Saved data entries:

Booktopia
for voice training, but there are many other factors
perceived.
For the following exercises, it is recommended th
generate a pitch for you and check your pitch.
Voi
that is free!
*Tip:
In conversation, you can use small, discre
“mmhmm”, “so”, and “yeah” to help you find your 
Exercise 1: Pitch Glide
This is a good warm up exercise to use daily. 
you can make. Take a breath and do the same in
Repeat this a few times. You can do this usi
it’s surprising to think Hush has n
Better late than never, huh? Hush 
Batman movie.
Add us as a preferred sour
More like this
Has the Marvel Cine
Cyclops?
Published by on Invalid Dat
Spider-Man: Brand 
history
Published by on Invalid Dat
---
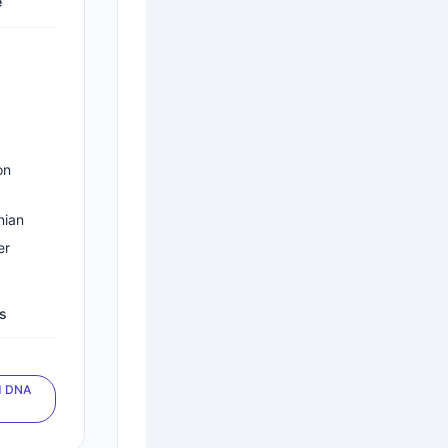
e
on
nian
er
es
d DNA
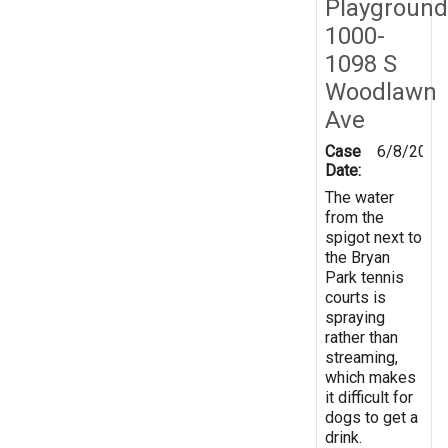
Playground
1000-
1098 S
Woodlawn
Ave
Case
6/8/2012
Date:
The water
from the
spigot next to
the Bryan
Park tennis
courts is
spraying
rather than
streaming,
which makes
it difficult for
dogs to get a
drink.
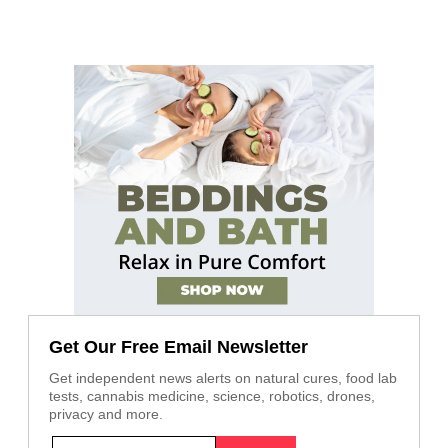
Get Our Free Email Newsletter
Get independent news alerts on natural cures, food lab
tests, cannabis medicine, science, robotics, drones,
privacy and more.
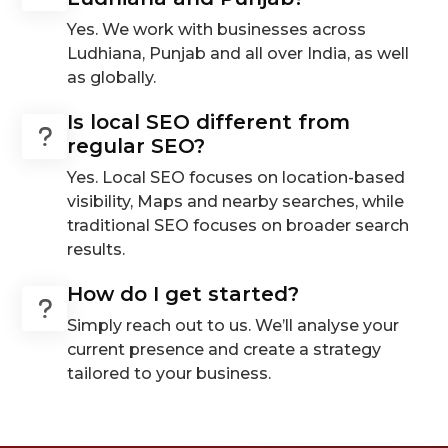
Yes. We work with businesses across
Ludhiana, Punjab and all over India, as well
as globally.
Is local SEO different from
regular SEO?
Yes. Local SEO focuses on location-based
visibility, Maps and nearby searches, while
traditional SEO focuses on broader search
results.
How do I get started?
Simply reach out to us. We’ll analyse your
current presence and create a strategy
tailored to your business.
* * *
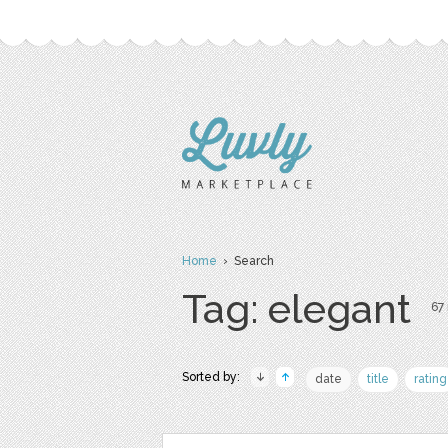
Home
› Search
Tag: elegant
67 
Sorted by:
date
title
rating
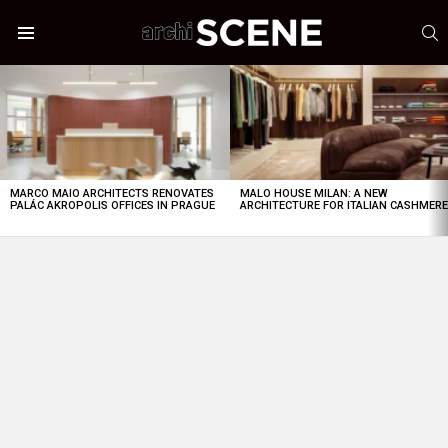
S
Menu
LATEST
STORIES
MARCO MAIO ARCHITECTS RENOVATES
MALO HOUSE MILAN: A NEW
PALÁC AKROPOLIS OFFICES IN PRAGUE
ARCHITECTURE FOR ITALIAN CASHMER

> _EXERCISE AIM_
Reproduce the listing lines from the line with "Yes. We work with businesses across" up to and including the line with "tailored to your business.", substituting "search optimization" for every "SEO" and leaving all other wording unchanged.

> _WRITTEN RESPONSE_
Yes. We work with businesses across
Ludhiana, Punjab and all over India, as well
as globally.
Is local search optimization different from
regular search optimization?
Yes. Local search optimization focuses on location-based
visibility, Maps and nearby searches, while
traditional search optimization focuses on broader search
results.
How do I get started?
Simply reach out to us. We’ll analyse your
current presence and create a strategy
tailored to your business.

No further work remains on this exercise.